Vol. 22, No. 5,514 - The American Reporter - September 7, 2016

by Joyce Marcel
American Reporter Correspondent
Dummerston, Vt.
February 8, 2007

Back to home page

Printable version of this story

DUMMERSTON, Vt. -- A few weeks ago, I found myself in a Brooklyn wine bar participating in the Sunday Salon - where creative writers are invited to read their work. The audience was young and hip and I was remarkably out of place.

One man read a chapter from his memoir; it was about getting married in Vegas while high on heroin. A woman read from her novel-in-progress; it was about confronting a sheaf of her late father's poems. There was a short story about the clientele of a coffee bar. And then there was me, a columnist from Vermont who alternates between writing about her life and progressive politics.

The experience started me thinking about column-writing and what it means. It's a good time to think about it - the field has recently experienced the loss of three of the art's very best practitioners - three very different writers, three very different personalities: Art Buchwald, Donald Murray and one of my idols, Molly Ivins.

Buchwald, who died at 81, was perhaps the most well-known. He was certainly the wealthiest of the three. He wrote humor brilliantly for decades, gently making fun of the powerful in Washington. In future years, though, he may be best known for his graceful death, which could serve as a model for all of us. When his kidneys failed, he cheerfully checked himself into a hospice, turned his room into a salon, and, when he didn't die after a few months, checked himself out, went home and continued writing and partying.

Murray, who died at 82, was a journalist and writing teacher. For many years he wrote a sensitive, deeply-felt weekly column about aging for The Boston Globe. Politics occasionally crept into his work, but from the viewpoint of an old World War II combat veteran who didn't want to see anyone else go through the hell he experienced fighting his way through Europe.

His niche was the perils and problems of growing older, and he took his readers on that journey with him. We, too, experienced some of the agony of his beloved wife Minnie Mae's slow decline from Parkinson's, her death, and the brave new sad life he created for himself afterwards.

Ivins, who died too soon at 62, wrote from a progressive stance with a biting wit that took no prisoners. She was a six-foot tall, red-headed, unapologetic, Texas left-wing icon syndicated in more than 300 newspapers. She was pure fire. She wrote about issues. She wrote to tell the truth. She wrote to kick the butts of people who bullied the less powerful. But she did it in a way that made people laugh, and she had a great time doing it.

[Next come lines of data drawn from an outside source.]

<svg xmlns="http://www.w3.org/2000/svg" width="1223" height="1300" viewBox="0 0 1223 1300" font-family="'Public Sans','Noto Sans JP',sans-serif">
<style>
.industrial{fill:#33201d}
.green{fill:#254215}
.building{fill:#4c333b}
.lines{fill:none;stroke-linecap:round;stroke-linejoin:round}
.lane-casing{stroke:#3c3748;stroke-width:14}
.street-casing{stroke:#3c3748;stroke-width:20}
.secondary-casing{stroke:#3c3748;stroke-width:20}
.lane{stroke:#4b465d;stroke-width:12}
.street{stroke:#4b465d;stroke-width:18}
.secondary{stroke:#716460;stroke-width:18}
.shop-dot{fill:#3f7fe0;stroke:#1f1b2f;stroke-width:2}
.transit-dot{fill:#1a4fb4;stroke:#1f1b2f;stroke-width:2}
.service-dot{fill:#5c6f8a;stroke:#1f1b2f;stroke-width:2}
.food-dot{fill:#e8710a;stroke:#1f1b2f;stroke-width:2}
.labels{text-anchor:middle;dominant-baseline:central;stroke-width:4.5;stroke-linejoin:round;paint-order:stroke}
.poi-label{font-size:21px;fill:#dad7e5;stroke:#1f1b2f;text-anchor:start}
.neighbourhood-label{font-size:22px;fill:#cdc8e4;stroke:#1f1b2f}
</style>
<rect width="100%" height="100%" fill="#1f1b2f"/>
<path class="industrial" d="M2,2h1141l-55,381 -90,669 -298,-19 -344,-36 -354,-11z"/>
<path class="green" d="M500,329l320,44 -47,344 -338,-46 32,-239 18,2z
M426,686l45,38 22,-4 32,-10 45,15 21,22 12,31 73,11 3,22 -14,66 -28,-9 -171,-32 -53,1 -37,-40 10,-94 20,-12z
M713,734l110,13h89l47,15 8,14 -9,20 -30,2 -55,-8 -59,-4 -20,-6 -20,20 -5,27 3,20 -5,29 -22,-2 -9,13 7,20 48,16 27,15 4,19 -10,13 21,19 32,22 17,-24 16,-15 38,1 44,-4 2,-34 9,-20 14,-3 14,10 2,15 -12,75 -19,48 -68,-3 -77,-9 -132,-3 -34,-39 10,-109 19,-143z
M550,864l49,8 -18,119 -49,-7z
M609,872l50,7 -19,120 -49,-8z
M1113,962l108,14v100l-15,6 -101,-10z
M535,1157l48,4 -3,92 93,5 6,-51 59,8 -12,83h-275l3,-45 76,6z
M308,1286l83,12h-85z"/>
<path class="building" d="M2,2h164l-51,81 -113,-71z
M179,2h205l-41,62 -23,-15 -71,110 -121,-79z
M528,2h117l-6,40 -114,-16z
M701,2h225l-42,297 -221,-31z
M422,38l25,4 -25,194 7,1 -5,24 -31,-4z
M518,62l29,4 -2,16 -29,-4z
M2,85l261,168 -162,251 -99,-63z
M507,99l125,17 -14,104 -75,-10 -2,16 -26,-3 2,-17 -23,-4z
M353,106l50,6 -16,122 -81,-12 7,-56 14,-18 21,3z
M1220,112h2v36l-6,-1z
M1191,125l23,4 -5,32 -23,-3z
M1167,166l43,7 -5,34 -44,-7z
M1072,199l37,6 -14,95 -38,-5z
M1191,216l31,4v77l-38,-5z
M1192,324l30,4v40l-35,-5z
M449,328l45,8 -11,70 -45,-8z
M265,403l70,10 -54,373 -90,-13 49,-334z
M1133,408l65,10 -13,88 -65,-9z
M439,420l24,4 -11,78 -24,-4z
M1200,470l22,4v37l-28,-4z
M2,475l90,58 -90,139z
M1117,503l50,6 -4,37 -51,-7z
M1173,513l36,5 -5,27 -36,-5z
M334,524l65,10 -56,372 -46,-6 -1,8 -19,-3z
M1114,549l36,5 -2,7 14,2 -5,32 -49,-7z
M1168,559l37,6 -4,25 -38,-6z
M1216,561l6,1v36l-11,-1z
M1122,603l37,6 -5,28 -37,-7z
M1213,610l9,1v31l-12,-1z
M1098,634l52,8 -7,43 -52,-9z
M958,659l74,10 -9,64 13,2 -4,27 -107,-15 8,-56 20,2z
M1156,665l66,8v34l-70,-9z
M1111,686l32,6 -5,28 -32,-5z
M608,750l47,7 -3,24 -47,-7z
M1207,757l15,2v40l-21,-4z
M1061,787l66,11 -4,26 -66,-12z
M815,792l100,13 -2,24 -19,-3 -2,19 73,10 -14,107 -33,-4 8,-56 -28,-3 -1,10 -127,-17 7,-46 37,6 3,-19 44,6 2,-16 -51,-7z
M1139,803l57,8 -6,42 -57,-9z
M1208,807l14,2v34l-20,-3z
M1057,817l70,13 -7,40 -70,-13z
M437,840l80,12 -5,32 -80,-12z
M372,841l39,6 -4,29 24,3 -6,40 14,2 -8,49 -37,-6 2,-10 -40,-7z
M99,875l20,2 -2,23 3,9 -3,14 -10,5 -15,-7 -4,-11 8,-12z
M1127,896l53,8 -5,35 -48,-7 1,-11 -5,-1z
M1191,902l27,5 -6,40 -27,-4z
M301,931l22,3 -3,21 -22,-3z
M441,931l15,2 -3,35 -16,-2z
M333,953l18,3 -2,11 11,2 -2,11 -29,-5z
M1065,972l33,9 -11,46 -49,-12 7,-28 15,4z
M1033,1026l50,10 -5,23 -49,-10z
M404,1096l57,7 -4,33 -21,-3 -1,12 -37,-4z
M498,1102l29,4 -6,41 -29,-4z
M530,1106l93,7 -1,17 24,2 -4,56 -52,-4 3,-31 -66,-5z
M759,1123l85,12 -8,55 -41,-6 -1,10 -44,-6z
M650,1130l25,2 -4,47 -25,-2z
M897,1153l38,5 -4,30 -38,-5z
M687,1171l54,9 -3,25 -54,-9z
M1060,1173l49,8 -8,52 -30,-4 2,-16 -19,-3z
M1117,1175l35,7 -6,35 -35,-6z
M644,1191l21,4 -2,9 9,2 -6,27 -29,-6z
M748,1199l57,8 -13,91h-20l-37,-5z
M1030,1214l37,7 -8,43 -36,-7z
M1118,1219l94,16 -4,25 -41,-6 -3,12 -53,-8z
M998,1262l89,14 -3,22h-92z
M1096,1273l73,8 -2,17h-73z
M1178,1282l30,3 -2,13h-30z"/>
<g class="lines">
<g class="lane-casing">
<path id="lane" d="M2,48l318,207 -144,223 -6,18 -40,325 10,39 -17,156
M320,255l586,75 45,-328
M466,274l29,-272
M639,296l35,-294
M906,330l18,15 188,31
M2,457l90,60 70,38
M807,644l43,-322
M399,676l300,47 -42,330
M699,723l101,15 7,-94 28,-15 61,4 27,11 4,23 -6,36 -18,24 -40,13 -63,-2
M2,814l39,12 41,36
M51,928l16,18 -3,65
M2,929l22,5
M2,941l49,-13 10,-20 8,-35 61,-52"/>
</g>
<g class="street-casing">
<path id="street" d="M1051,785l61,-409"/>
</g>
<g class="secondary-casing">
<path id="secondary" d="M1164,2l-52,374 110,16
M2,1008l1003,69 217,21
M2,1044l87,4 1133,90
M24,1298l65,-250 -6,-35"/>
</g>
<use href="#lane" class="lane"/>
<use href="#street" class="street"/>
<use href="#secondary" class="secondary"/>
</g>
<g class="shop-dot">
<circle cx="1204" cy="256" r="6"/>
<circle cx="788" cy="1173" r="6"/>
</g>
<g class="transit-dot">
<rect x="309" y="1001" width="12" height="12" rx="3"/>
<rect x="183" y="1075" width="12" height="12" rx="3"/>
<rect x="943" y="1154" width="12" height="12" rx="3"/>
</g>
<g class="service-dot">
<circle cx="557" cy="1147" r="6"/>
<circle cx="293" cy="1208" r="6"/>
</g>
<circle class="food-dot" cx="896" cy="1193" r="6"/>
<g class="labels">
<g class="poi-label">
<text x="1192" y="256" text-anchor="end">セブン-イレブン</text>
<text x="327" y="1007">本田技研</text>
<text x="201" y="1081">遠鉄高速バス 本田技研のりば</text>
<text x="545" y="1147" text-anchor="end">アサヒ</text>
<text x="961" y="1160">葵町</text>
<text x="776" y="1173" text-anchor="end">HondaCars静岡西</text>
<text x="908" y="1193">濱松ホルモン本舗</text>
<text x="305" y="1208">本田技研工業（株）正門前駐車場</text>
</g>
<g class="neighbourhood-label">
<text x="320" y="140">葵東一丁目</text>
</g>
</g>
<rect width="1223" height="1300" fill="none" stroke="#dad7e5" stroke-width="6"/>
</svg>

Quoting Ivins is better than describing her. These are some of my favorites, taken from a memorial written by Matthew Rothchild of the Progressive: Of the Reagan Administration, she said, "Half of it was under average - the other half was under indictment." Of Pat Buchanan's culture-war speech at the 1992 Republican convention, she said, "It read better in the original German."

Writing a column is a responsibility, a creative act and a gift. To do it well, it helps to have a defined world-view and the experience to back it up. As Ivins said, "I believe in the Bill of Rights the way some folks believe in the Bible."

The gift all columnists get back is priceless: readers.

Since Sept. 11, 2001, and the debacle of the Bush Administration, it might be considered indulgent to write about anything but politics and the events that affect people's lives.

Ivins didn't often write about herself, but when she did, she had a damn good reason - like her campaign to get women next to a mammogram machine. It took the shadow of death to get Buchwald to start writing about the experience of living through his own wake, and about coming to the realization that death can be fun. Dying, he said, isn't hard compared with getting reimbursed by Medicare. Murray's life, of course, was his central topic.

For me, there's always a been a tension between politics, outrage and my refusal to allow the George Bushes of the world to contaminate my daily life. I write out of anger - over war, over hypocrisy, over the Bush Administration - and I write out of love - for my family, my country, my town, my daily life and - always - for the love of a good story. I continue to struggle for beauty and meaning in the world. Art is long, as they say, and President Bush, according to Ivins, is only a shrub.

Which brings me back to the wine bar. I read two pieces from my book. The first was about Andy Warhol coming to Brattleboro. It bewildered the audience. I could see from their blank faces that they didn't know much about Warhol's early underground days, or even what the phrase "small-town values" meant.

So just for the hell of it, and to knock the complacency out of them, I read a piece about the Iraq war - one I wrote in April 2003. It's a strong, passionate piece, an angry condemnation of the war. And, sadly, it's as relevant now as it was the day I wrote it.

Did I reach them? I don't know. I know I woke them up. As Ivins said, "To the barricades, team. And for Lord's sake, don't leave your sense of humor behind."